Rumpler produced the C.VII in two versions: a standard radio-equipped reconnaissance machine, and a photographic version named the Rubild (or Rubilt) a contraction of Rumpler Bildaufklärer (photo reconnaissance).

==Operational history==
The two versions of the Rumpler C.VII were in service simultaneously. The standard C.VII was used for armed long-distance reconnaissance. The armament was one fixed, synchronized LMG 08/15 Spandau machine gun firing forward, and one manually operated 7.92 mm (.312 in) Parabellum MG14 machine gun at the observer/gunner's rear position (the observer also operated a radio). The Rubild was a "stripped-down" version that dispensed with the forward gun and eliminated all other extraneous equipment in order to carry specialized cameras.

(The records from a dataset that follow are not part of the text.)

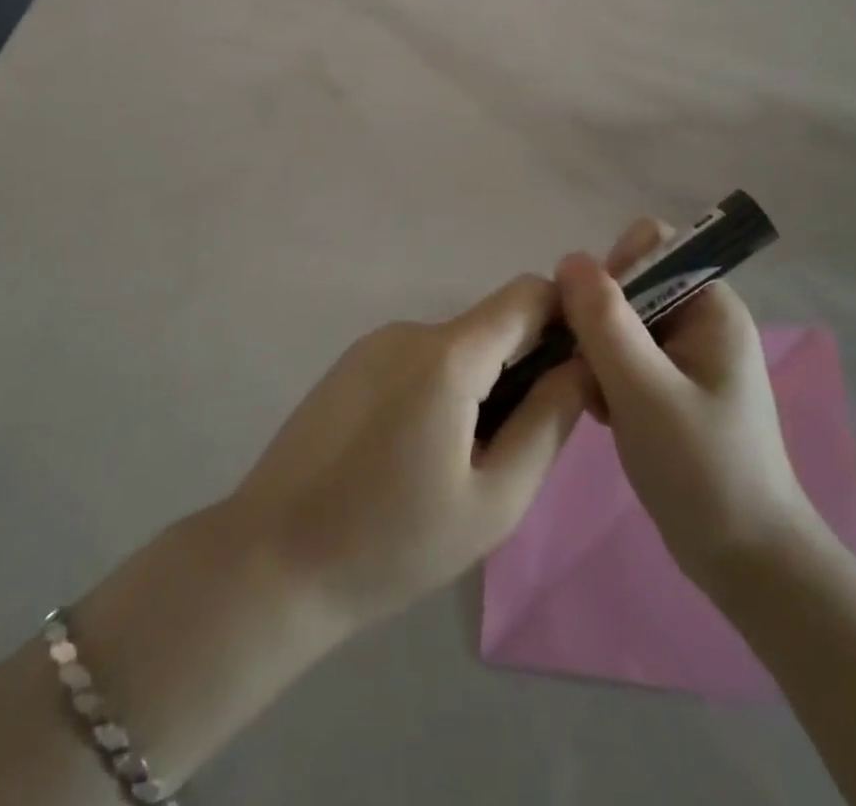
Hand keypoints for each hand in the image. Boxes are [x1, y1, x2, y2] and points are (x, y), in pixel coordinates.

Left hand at [228, 275, 588, 632]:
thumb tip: (583, 364)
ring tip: (460, 462)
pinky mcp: (350, 364)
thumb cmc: (392, 542)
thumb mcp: (494, 499)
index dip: (565, 317)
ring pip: (455, 346)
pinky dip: (441, 389)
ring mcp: (373, 344)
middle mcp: (410, 330)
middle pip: (491, 325)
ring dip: (479, 384)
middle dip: (522, 367)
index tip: (581, 367)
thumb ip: (548, 421)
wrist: (272, 561)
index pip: (527, 294)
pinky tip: (417, 453)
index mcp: (448, 354)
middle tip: (516, 445)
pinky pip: (418, 359)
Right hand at [559, 219, 818, 590]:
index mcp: (710, 306)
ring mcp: (685, 355)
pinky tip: (604, 414)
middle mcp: (699, 319)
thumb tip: (568, 258)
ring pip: (618, 321)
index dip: (615, 269)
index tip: (595, 320)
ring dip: (597, 353)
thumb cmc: (702, 469)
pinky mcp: (670, 386)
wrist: (747, 562)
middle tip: (592, 370)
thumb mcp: (644, 390)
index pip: (652, 246)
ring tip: (599, 400)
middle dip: (598, 320)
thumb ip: (604, 321)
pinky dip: (605, 377)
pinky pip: (622, 356)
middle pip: (629, 283)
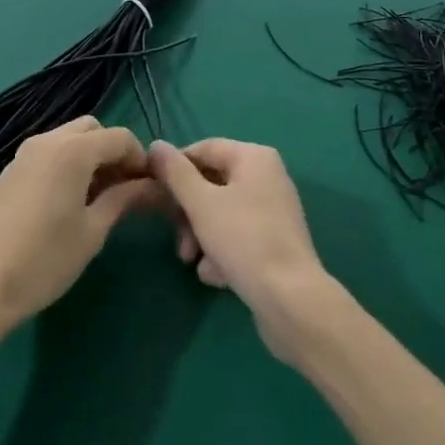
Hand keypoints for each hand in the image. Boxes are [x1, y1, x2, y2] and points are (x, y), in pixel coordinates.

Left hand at [0, 117, 157, 338]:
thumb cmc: (44, 260)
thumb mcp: (92, 231)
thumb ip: (124, 200)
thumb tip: (153, 186)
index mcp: (73, 150)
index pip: (120, 137)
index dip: (140, 160)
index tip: (149, 190)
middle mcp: (47, 141)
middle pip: (92, 130)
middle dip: (113, 153)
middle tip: (122, 192)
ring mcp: (22, 155)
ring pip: (67, 141)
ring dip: (88, 159)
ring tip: (96, 202)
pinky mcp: (7, 173)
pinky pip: (47, 156)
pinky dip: (65, 167)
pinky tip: (65, 207)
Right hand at [149, 139, 335, 360]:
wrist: (291, 299)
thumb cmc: (243, 239)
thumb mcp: (200, 203)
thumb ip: (175, 173)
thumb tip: (156, 145)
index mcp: (254, 157)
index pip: (203, 149)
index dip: (174, 168)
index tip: (153, 193)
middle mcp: (267, 176)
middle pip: (212, 183)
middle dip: (188, 213)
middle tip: (177, 238)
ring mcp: (273, 210)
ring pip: (222, 213)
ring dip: (201, 236)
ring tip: (193, 262)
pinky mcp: (275, 241)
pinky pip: (238, 235)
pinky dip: (222, 251)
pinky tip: (216, 275)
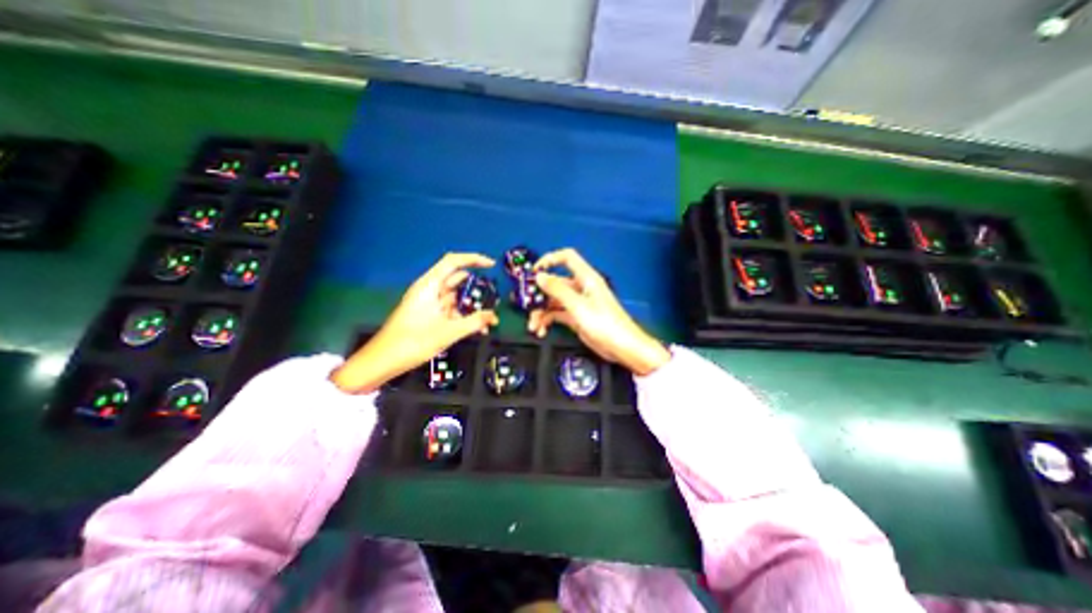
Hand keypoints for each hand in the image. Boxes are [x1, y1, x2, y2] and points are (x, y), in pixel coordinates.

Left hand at [334, 251, 498, 391]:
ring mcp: (428, 302)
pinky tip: (477, 330)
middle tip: (494, 299)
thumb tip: (494, 316)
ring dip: (471, 307)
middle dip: (476, 289)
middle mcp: (429, 290)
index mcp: (429, 285)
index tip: (492, 265)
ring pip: (455, 297)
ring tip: (489, 321)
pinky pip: (450, 310)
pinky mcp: (428, 315)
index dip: (473, 259)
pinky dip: (463, 317)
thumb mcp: (448, 332)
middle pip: (457, 280)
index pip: (453, 262)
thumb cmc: (413, 342)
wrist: (383, 361)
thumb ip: (474, 322)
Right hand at [528, 248, 671, 373]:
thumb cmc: (605, 324)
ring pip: (554, 301)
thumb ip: (558, 290)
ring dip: (541, 312)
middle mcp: (581, 288)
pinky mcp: (576, 318)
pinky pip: (557, 315)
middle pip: (555, 283)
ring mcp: (578, 303)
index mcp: (586, 278)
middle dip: (540, 295)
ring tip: (534, 326)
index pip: (567, 258)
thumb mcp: (578, 306)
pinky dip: (548, 321)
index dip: (550, 259)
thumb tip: (540, 276)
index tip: (534, 271)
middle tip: (527, 306)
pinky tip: (541, 330)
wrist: (622, 348)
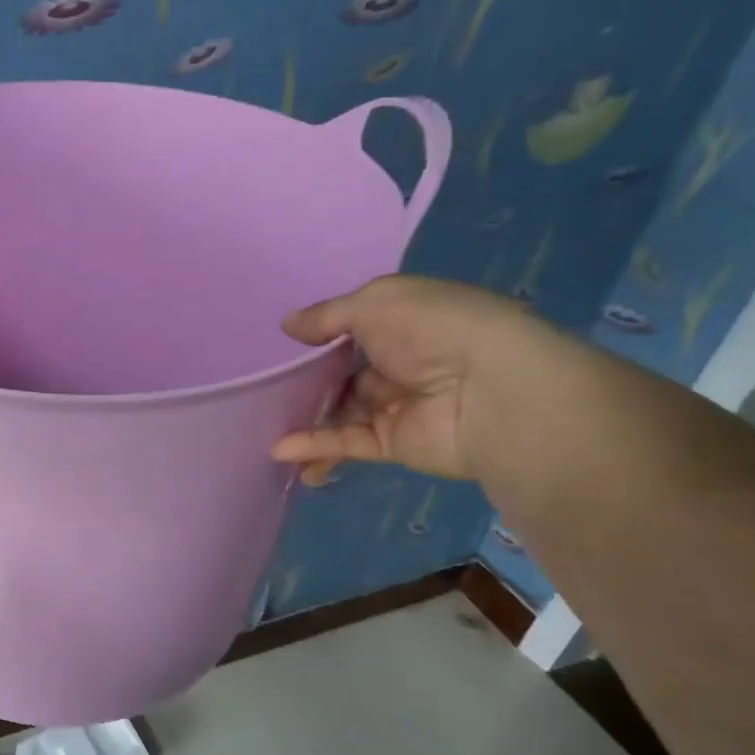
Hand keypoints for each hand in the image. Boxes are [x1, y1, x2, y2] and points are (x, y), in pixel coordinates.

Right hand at [271, 275, 544, 483]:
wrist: (492, 391)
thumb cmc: (434, 330)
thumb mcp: (374, 303)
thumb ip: (326, 316)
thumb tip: (287, 325)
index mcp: (407, 322)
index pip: (357, 327)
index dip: (321, 335)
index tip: (283, 344)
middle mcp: (402, 362)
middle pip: (344, 373)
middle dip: (308, 381)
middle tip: (264, 387)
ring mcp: (397, 405)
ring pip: (340, 412)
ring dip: (304, 419)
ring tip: (262, 426)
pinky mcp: (393, 443)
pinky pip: (346, 442)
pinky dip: (314, 446)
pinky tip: (281, 451)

The Rubild was capable of operating as high as 7,300 m (24,000 ft), and could maintain 160 km/h (100 mph) at 6,100 m (20,000 ft). The high-altitude version proved practically invulnerable to interception above 5,500 m (18,000 ft).
Allied combat reports most often featured the high-flying Rubild. The type was particularly difficult to intercept, as the Allied fighters were seldom able even to climb to such altitude. According to noted ace James McCudden, "It was an exception to the rule to see an [ S.E.5 ] above 17,000 feet." One of the few Allied fighters able to reach such altitudes, and hence capable of intercepting the Rubild, was the Sopwith Dolphin.

At the end of the war, at least one Rumpler C.VII was captured and sent to the United States.

==Operators==
- German Empire
- Luftstreitkräfte
- SUI
- Swiss Air Force
- USA
- United States Air Force
- Kingdom of Yugoslavia
- Yugoslav Royal Air Force - Postwar.